Quote the quad blogging text word for word, starting with "Here is a blog" and going on through "their blogging experience.".

TEXT SHOWN
________

Picking their own “best work” (comments) and using the rubric,  seemed to help them be confident in their improved accomplishments.

A comment left during the first week of the Quad Blogging month:

The same students wrote this comment at the end of the month:

Here is a blog post from before the Quad Blogging started:

and here is a post after the quad blogging month

Take a peek into the classroom and hear students talking about their blogging experience.

Other student reflection about the quad blogging experience:

After writing, Stepping it Up- Learning to Blog FOR Your Students, I was keen to observe the learning curve of the classroom teacher as a participant in the quad-blogging process. It was, no doubt, an intense four weeks. As a disclaimer, you need to know that I chose the classroom teacher I was going to work with during the Quad Blogging month carefully. I chose our 4th grade teacher, Stephanie Teitelbaum, because of an already established coaching relationship and her willingness and openness to try new methods, projects or “crazy ideas” :)

Stephanie was committed to being a student right alongside the children in the classroom. She was willing to try and test on her own, be reflective along the way, tweak when her teacher instinct told her something wasn’t working and ask for help from her students too. She was willing to jump in without “knowing it all”, a quality that seems to become more and more important for a teacher. We are all exploring new frontiers, creating new forms and learning by “failing forward“.

________

PROVIDED MATERIAL
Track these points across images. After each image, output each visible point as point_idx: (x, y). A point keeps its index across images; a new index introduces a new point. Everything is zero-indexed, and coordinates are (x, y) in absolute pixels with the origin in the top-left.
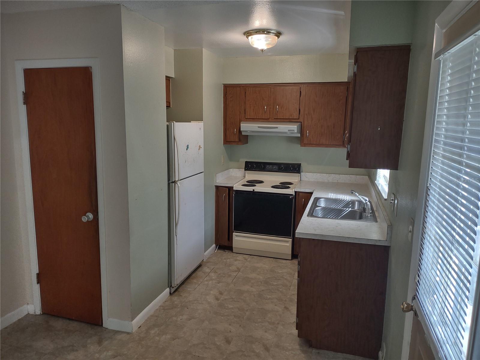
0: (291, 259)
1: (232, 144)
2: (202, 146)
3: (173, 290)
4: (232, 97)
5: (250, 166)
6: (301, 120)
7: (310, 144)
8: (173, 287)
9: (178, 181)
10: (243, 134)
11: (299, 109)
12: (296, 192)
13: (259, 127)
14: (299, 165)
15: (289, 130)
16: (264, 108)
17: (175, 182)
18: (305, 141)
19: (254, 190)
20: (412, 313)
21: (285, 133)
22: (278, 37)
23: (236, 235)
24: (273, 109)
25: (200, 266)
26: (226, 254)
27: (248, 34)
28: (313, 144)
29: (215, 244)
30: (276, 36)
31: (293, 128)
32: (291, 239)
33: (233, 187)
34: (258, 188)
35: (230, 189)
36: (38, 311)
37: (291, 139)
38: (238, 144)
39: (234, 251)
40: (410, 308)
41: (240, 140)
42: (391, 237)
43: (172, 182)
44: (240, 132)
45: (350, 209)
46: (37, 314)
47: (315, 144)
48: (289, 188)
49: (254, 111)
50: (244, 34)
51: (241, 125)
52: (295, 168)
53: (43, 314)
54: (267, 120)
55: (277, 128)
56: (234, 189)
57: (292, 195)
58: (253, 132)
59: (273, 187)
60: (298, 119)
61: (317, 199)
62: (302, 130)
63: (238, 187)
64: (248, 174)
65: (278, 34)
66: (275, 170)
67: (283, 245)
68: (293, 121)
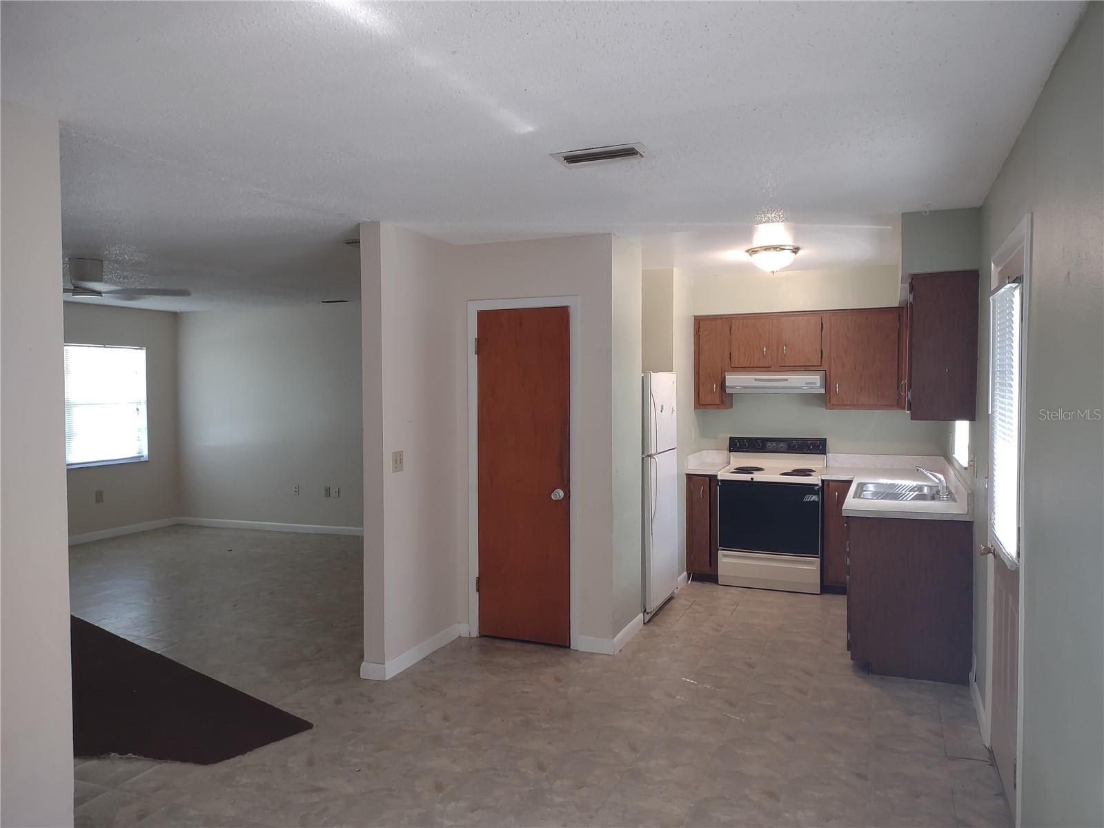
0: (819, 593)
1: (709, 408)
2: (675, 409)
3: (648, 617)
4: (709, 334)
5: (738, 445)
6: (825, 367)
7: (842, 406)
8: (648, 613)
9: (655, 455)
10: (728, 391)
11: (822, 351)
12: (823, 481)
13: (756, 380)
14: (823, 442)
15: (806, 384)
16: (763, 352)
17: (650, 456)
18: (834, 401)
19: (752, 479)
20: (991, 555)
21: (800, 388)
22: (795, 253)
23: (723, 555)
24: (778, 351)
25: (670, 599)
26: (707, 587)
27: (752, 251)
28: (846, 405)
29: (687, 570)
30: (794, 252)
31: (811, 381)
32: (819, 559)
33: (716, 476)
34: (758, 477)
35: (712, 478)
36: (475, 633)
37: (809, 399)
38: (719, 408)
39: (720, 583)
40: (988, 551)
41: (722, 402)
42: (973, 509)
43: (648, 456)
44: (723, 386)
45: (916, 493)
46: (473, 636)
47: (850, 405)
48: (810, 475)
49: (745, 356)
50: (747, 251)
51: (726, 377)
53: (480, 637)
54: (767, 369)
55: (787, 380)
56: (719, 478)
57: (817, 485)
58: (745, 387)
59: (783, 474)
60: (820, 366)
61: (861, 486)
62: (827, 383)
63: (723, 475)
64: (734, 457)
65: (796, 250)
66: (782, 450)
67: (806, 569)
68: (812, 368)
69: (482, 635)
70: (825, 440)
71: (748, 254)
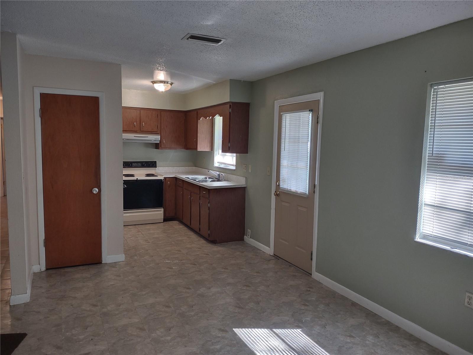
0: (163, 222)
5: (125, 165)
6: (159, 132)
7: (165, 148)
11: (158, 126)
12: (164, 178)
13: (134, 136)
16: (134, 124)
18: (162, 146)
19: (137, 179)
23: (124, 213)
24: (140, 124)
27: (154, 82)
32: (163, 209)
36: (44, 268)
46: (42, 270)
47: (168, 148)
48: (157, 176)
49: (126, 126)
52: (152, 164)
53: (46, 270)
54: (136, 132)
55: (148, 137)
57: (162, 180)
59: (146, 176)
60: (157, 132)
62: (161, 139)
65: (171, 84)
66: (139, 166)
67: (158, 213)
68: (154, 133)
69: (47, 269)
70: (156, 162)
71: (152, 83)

________

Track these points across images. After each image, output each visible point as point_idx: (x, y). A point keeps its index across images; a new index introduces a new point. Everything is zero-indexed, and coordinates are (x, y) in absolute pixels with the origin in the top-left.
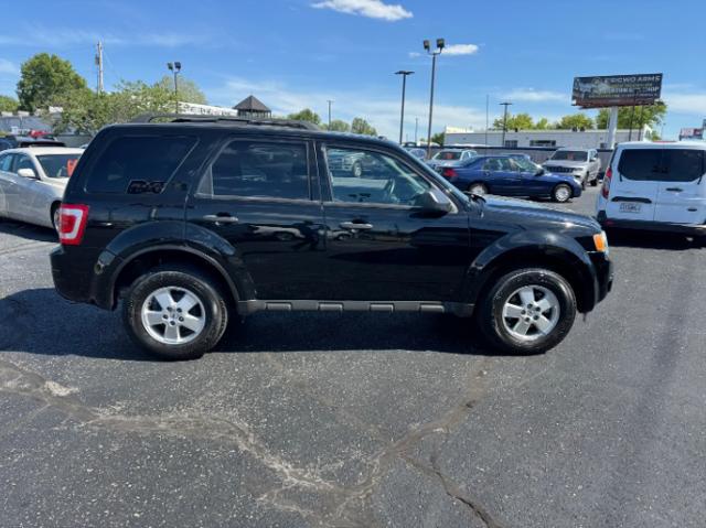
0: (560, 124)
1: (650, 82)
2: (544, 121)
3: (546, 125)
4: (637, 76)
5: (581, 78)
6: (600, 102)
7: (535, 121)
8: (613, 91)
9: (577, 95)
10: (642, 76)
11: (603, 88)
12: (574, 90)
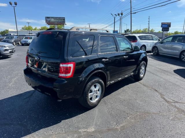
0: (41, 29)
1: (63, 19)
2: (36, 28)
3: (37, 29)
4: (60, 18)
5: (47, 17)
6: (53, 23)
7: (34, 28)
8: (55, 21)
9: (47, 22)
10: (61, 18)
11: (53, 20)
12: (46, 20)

________

WRITTEN RESPONSE
Here is a blog post from before the Quad Blogging started:

and here is a post after the quad blogging month

Take a peek into the classroom and hear students talking about their blogging experience.